Security Incidents

Something went "bump" in the night (or the day)? This document explains what to do when you need to report a potential security incident.

Please remember:

  • You are not in trouble when you report a security incident.

  • When in doubt, report it. The SRE decides if it's an actual incident. (For more information, see What is an incident?)

  • We are all part of the Security team at Axelerant.

Handling phishing emails

A phishing email is a suspicious email that asks you to click a link, open an attachment, or enter data into a form -- all actions that create opportunities for hackers.

If you got phished: If you received a suspicious email and did any of the following, you must report it immediately as a security incident:

  • Clicked a link

  • Opened an attachment

  • Entered information into a form

See Reporting an incident. Even if you don't think something bad happened, you must report it. Many incidents happen silently so you won't notice until the damage has been done. The security team can help you verify that your system is secure.

If you receive a suspicious email:

Alert your Axelerant team members about the suspicious email using the Slack channel #guild-security or #internal-support.

If you find a suspicious email in your spam folder: Ignore it. If the email went to your Spam folder automatically, the Axelerant mail server has already flagged it as spam.

Reporting an incident

Report any potential incident as soon as possible. Time is critical so that the Security team can initiate our Incident Response Plan (if needed).

To report a security incident

  • Send an email to people operations team as soon as possible. If the incident is related to a phishing email, forward the email.

  • Include Security Incident in the subject line.

  • Describe briefly what happened.

For a project-specific incident

  • Report the incident in your project Slack channel and get in touch with your project manager.

Honor the "do not delete" rule

Do not delete or modify any potential evidence without instruction from the Incident Response team. For example, in the event of a suspected GitLab incident, do no delete files or modify the access permissions on the GitLab repository. For a suspected Amazon Web Services (AWS) or Kubernetes incident, do not stop or allow an instance or app to be terminated that is potentially part of the incident. Leave the instance running and reconfigure the Security Group or route for that instance to be dismissive of all ingress and egress traffic until a forensics review can be performed. A significant set of data is lost and is unrecoverable when instances or containers are "stopped" or "terminated."

What is an incident?

First, it's important to note: it's always OK to err on the side of reporting! The Axelerant Security and Incident Response Teams are good at their job, and they are totally used to false alarms. You'll never get in trouble for pinging them about something that turns out not to be an issue! Indeed, you'll never get in trouble for pinging Security at all. The most effective security "early warning system" is attentive staff, so "report early, report often"!

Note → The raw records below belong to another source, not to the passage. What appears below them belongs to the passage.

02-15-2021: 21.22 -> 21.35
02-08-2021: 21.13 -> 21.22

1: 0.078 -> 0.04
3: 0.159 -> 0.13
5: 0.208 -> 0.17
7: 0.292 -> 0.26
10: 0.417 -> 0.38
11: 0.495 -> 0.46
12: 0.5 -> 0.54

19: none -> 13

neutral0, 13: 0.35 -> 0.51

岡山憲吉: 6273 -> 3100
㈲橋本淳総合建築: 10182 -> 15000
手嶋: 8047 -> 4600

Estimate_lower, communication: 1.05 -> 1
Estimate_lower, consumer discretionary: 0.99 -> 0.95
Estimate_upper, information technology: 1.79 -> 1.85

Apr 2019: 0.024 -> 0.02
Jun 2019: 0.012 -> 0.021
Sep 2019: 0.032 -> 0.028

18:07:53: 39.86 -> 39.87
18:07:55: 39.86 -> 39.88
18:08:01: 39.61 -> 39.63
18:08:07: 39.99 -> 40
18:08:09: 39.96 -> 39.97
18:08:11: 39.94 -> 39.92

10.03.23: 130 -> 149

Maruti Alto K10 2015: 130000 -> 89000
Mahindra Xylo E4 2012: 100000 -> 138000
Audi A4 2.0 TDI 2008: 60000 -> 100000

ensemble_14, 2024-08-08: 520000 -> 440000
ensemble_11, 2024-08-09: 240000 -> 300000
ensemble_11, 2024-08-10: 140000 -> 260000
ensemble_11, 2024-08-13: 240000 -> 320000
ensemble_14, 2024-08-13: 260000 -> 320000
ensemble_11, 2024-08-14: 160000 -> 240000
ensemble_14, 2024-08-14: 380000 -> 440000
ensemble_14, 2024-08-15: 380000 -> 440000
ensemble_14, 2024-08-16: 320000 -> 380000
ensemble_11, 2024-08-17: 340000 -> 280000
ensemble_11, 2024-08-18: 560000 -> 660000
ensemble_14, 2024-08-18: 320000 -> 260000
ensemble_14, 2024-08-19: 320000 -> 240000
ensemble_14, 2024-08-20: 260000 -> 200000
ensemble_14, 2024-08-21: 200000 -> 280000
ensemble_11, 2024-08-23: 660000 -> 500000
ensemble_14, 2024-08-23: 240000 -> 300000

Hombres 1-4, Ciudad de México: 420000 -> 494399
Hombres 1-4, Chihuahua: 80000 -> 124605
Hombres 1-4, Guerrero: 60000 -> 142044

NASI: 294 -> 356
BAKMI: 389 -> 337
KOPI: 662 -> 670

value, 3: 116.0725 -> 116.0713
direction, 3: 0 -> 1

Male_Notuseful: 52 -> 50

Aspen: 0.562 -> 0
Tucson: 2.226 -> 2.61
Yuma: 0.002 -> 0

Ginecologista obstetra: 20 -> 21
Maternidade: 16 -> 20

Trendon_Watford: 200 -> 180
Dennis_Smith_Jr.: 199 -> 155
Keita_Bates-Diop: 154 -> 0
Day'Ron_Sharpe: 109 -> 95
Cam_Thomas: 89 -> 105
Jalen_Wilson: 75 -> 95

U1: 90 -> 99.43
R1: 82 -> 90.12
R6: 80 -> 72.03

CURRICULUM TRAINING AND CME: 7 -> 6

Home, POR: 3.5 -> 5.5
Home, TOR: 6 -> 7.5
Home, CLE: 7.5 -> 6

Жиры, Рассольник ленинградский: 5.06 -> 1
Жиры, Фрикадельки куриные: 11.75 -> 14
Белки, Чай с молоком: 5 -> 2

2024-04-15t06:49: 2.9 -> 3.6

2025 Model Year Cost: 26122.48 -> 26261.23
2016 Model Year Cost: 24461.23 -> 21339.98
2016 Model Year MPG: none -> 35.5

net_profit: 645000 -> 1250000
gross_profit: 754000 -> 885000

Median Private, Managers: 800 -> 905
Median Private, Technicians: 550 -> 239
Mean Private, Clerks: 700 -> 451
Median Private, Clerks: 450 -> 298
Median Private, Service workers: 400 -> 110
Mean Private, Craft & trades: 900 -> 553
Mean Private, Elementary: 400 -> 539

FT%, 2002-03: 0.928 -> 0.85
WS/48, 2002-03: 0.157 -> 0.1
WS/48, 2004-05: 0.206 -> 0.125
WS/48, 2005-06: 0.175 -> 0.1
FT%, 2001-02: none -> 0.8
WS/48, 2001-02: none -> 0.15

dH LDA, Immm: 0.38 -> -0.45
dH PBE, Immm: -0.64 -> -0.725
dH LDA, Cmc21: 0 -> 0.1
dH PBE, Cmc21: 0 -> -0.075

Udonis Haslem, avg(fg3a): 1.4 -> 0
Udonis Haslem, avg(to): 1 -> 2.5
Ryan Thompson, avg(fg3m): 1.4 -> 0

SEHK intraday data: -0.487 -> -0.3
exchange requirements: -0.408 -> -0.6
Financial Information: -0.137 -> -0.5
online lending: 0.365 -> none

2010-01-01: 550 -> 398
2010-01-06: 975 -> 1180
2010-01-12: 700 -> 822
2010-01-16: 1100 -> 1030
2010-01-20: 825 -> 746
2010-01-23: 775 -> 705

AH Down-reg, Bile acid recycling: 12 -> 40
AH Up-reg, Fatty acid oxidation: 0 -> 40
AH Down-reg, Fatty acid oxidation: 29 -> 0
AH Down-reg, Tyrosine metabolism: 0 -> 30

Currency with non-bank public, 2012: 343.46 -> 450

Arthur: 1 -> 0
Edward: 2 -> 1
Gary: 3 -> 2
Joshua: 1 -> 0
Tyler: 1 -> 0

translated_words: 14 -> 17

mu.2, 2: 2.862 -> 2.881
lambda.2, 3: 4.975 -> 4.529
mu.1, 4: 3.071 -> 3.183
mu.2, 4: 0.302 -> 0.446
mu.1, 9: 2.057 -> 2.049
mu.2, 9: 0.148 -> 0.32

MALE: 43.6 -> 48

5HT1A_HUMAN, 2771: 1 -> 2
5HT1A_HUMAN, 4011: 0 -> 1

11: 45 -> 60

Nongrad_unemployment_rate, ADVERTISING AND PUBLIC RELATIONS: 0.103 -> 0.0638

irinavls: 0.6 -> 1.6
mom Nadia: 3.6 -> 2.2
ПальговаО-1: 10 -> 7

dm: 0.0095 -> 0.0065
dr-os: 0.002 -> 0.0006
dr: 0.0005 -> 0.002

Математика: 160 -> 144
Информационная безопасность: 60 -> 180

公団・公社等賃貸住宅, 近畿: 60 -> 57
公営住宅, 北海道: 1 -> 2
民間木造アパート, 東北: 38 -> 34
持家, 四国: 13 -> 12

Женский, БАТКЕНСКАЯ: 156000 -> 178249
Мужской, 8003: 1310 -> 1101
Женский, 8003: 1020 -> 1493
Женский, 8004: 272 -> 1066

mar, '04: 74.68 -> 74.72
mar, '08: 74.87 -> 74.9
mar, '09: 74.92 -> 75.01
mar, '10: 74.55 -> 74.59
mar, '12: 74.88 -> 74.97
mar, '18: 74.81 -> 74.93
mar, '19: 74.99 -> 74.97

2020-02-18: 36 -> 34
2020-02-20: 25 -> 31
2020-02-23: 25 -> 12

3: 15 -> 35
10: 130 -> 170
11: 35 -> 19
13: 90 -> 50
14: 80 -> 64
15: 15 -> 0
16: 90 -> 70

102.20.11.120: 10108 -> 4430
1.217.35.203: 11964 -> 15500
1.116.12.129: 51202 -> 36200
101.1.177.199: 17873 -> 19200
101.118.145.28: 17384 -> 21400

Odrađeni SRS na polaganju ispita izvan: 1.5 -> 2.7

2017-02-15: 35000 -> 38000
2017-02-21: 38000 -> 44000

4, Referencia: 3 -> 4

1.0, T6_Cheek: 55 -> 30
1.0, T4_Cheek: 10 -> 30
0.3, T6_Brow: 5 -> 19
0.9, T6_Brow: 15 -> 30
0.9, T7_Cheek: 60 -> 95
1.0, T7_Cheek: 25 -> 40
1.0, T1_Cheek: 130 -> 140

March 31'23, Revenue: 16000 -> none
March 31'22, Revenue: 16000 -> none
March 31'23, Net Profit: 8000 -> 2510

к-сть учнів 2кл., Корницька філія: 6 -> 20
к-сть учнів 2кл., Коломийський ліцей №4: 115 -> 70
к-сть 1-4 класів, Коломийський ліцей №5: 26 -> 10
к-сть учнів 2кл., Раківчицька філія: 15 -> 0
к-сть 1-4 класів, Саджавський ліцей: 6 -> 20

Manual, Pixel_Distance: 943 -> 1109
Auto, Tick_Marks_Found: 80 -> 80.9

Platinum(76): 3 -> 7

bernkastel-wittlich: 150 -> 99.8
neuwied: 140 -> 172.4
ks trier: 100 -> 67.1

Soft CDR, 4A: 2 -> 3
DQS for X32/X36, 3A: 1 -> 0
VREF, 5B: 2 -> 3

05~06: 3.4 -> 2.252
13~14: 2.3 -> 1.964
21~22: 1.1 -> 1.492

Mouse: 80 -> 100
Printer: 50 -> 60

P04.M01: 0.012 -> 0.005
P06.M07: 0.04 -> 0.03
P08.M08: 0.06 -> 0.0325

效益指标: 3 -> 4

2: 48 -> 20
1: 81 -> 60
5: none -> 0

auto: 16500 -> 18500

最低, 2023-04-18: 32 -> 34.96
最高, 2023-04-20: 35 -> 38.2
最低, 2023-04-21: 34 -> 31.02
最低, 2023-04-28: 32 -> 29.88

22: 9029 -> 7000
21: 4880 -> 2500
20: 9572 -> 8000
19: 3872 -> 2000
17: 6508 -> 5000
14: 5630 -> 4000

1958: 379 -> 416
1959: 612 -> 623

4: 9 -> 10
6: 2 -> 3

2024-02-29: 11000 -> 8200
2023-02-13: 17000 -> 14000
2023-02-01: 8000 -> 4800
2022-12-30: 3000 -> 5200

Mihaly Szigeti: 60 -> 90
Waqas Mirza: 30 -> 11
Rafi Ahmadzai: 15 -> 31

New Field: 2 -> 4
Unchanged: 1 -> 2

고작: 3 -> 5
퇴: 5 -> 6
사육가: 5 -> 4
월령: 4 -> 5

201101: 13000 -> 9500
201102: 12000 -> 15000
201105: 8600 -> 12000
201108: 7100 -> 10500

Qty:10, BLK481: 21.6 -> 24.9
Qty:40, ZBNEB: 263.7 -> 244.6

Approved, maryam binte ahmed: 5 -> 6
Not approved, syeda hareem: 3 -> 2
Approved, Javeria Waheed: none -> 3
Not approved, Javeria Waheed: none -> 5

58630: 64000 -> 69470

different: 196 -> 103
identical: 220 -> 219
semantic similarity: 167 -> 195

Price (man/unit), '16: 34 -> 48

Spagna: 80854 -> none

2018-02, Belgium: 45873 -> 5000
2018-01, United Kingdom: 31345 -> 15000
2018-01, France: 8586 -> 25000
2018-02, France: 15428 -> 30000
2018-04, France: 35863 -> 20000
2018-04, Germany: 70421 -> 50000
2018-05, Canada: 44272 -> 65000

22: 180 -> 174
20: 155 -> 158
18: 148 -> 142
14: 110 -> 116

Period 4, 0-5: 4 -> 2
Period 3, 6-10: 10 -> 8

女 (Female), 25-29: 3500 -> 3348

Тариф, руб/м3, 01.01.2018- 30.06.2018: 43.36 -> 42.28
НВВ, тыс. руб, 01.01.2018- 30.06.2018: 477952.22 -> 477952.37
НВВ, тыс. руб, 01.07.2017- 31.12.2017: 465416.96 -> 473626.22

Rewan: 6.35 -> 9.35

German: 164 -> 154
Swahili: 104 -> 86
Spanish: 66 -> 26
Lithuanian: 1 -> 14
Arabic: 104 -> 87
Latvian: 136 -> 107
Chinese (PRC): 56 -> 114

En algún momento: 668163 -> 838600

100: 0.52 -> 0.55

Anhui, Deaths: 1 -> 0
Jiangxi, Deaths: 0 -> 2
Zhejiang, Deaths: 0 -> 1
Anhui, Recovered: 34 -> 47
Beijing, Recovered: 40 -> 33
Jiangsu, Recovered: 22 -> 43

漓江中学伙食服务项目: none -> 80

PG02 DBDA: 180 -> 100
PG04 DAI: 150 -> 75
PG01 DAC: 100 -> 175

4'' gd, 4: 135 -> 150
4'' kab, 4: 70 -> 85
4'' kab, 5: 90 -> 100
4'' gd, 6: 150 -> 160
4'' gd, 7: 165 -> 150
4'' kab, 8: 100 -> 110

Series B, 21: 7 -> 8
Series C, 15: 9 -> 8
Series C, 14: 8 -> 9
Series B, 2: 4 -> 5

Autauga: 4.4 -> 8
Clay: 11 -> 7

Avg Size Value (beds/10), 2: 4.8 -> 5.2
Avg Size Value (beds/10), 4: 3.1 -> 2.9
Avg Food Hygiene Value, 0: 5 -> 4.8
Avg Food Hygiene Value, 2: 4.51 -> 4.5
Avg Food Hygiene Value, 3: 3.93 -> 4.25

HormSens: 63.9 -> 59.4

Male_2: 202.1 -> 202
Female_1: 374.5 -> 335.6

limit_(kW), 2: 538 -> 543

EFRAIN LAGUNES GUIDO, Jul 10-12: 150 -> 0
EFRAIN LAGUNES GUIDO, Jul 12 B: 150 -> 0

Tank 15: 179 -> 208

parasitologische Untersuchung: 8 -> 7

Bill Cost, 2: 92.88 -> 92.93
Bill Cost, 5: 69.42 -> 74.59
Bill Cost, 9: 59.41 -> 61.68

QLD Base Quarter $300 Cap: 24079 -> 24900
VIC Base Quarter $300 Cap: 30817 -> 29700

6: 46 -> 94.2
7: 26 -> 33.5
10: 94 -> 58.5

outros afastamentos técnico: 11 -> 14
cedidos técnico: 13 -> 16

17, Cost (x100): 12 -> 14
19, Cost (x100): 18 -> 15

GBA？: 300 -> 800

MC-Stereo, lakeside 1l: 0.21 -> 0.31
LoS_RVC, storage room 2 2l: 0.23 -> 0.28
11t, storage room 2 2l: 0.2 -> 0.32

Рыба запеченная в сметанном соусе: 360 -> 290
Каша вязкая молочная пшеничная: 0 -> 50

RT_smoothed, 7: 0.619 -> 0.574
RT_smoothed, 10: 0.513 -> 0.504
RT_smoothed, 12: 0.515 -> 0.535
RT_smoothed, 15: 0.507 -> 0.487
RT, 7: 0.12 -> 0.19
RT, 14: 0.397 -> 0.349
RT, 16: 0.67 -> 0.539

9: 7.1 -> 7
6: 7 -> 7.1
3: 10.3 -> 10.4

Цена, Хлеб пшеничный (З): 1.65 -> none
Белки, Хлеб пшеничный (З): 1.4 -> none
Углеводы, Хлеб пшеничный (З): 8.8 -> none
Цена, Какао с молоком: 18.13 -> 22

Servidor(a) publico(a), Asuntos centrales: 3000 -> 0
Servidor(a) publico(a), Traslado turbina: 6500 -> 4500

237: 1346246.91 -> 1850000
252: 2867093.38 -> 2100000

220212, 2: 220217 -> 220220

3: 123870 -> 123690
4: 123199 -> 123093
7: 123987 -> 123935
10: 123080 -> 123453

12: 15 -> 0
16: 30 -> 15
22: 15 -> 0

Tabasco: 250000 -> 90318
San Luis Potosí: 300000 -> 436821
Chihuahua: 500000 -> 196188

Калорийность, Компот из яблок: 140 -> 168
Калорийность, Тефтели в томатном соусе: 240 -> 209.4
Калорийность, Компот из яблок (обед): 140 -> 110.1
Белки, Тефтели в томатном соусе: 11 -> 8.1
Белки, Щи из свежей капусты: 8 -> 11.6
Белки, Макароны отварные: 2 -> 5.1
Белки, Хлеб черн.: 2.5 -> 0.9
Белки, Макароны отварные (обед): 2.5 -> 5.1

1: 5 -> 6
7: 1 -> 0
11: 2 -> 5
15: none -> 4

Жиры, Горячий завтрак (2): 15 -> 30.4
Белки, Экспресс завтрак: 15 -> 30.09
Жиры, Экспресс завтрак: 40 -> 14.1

On to the answer to "what is an incident?": in a nutshell, an incident is anything that compromises (or could compromise) our or our client's "CIA": Confidentiality, Integrity, or Availability.

  • Confidentiality means: "secrets". Personally identifiable information (PII) — names, addresses, phone numbers, social security numbers, etc. — is one very important class of secrets. So are your passwords, service credentials, internal non-public documents, many contractual and any copyrighted documents. Any time you suspect that any confidential information may have been leaked outside of Axelerant or a specific client who has rightful access to the information, you should open an incident. Note that this includes unknown users with elevated permissions on a site and access lists on Google docs.

  • Integrity means the soundness/fitness of the purpose of our systems or information. So if a backup was lost, or a web page was altered, or if an app stopped logging for a while, or if some documents got deleted — those are integrity issues. Sometimes these can indicate deeper incidents (like an attacker deleting logs to cover their tracks), so it's important to report these, as well.

  • Availability means the availability of the services we provide. So if an app goes down, dynamic pages fail to update, if something we expect to be running stops running or consistently runs slower than expected — those are availability issues. Note that this only refers to production systems (it's fine if your demo app crashes), and also only to unexpected downtime. If you shut something down temporarily for planned maintenance — go for it, not an incident.

Remember: it's totally OK — and encouraged — to fail towards the side of reporting something. Organizations with really healthy Incident Response systems see a lot of false alarms, and a lot of very low severity reports. This is good because it indicates that people feel comfortable reporting day-to-day issues. The more we do it, the better we'll get at it. And this is ultimately the goal, because then when something really serious happens, we'll be well-practiced at handling it smoothly and efficiently.

Finally - while this page is called "Security Incidents," not all incidents are security-related. It could be that a disk got full or a page got wedged and stopped updating properly. We call them "security incidents" because they might be security-related, and we want our Incident Response Team to be ready for security incidents. If all they have to do is restart Apache, well, that's a good day. And again - thank you for reporting the issue!